Shares of Tesla (NASDAQ:TSLA) were trading sharply lower on Friday morning after the Thursday-night reveal of the company's Cybertruck pickup fell short of expectations.
As of 11:00 a.m. EST, Tesla's shares were down about 6% from Thursday's closing price.
Investors had expected Tesla's much-touted pickup truck to be a more-or-less forthright electric challenger to the huge-selling (and hugely profitable) full-size pickups from Ford Motor (NYSE:F), General Motors (NYSE:GM), and Fiat Chrysler Automobiles (NYSE:FCAU).
But CEO Elon Musk had other plans.
As you can see, Tesla's Cybertruck is a jarringly angular stainless-steel-bodied behemoth that looks like it escaped from the set of a dystopian sci-fi film. While the claims for range and towing capacity and so forth are impressive -- as one would expect from Tesla -- the design of the Cybertruck and its decidedly oddball features suggest strongly that it will be a niche product at best -- and that much development work remains to be done.
At least in its current form, it's not a truck for truck buyers. That means it's unlikely to sell in anything like Detroit-pickup volumes, and investors appear to be adjusting their expectations accordingly.

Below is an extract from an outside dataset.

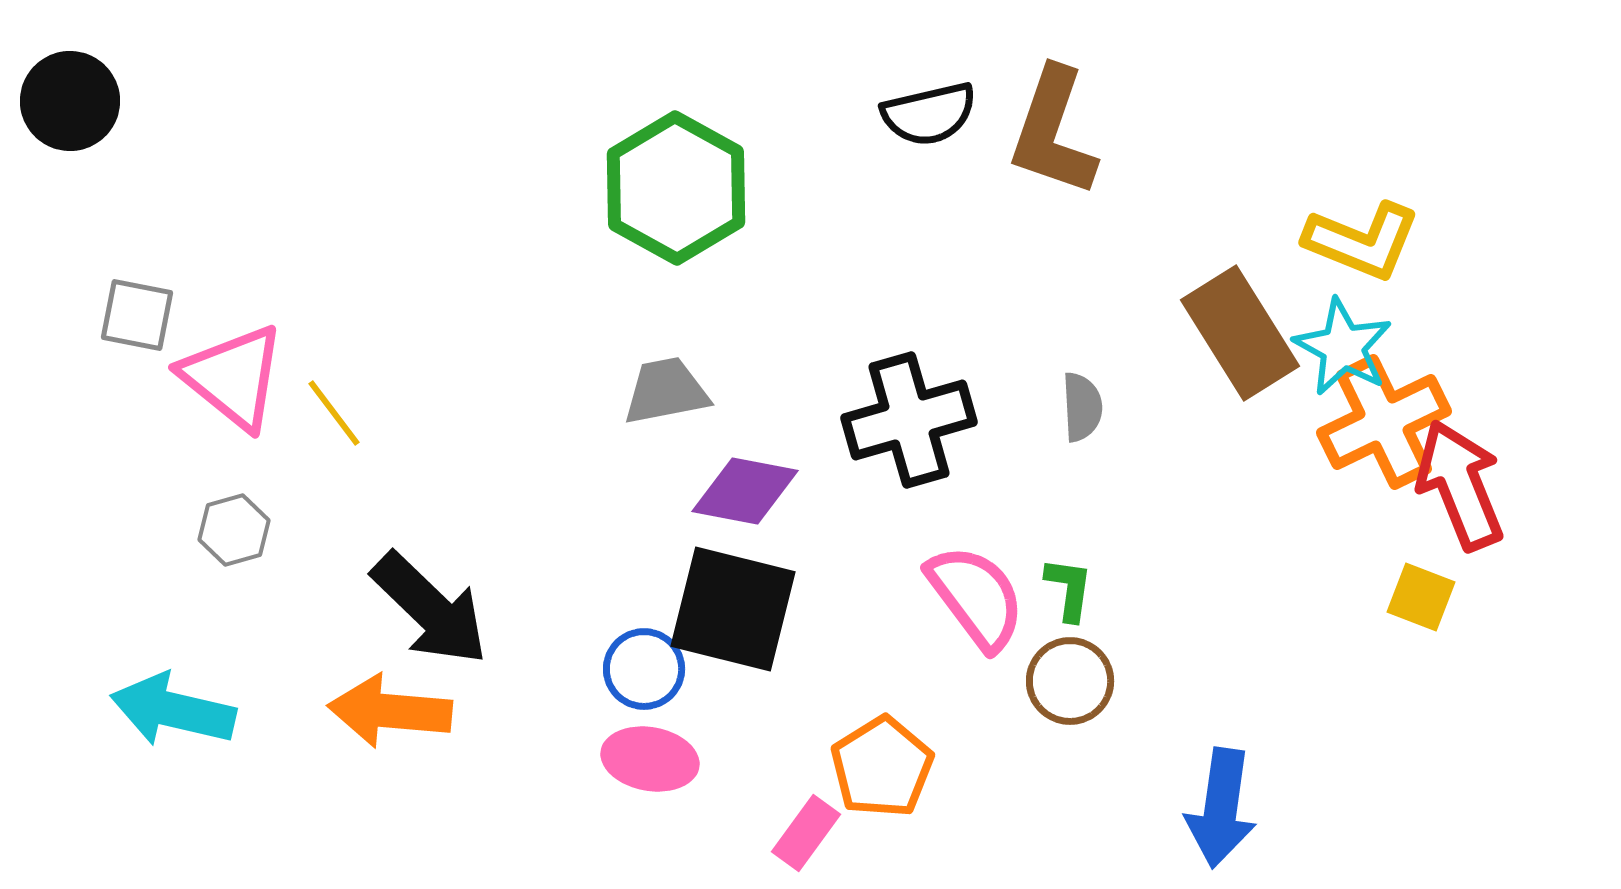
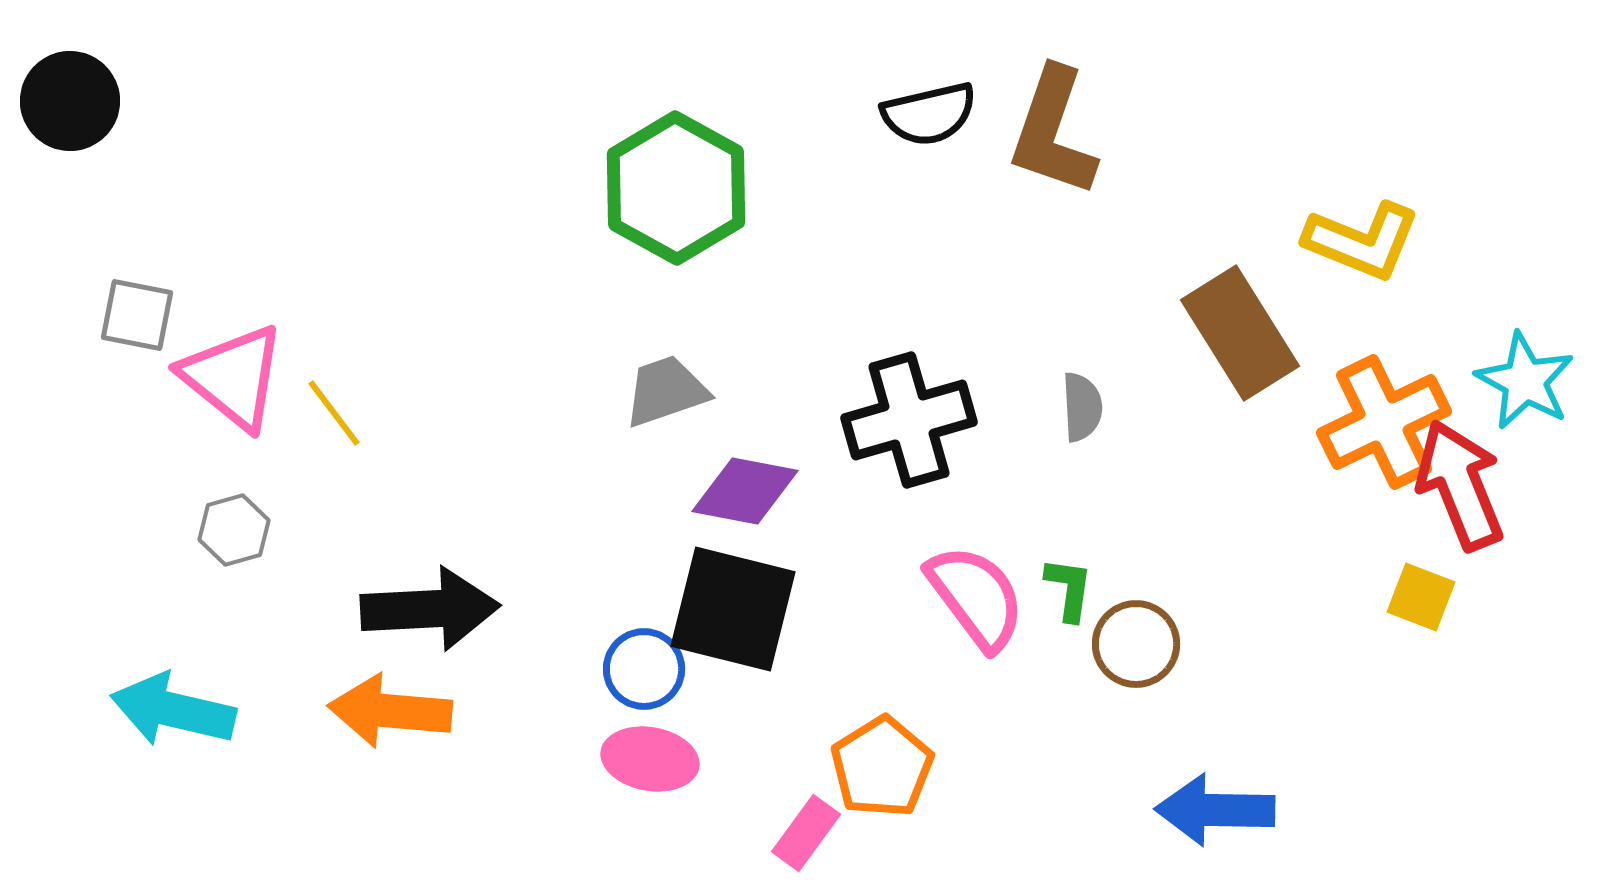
cyan star: moved 182 px right, 34 px down
gray trapezoid: rotated 8 degrees counterclockwise
black arrow: rotated 47 degrees counterclockwise
brown circle: moved 66 px right, 37 px up
blue arrow: moved 6 px left, 2 px down; rotated 83 degrees clockwise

Customers can reserve a Cybertruck with a deposit of just $100, a hint that Tesla might be hoping to rack up strong reservation numbers. Good early numbers might impress investors, but take note: Tesla's site warns that the first deliveries won't happen until late 2021 at the earliest, and GM and Ford are both expected to have battery-electric pickups on sale by then.
It's far too early to even guess how the competition will shape up, but -- at least right now -- auto investors seem to think that Tesla missed an opportunity.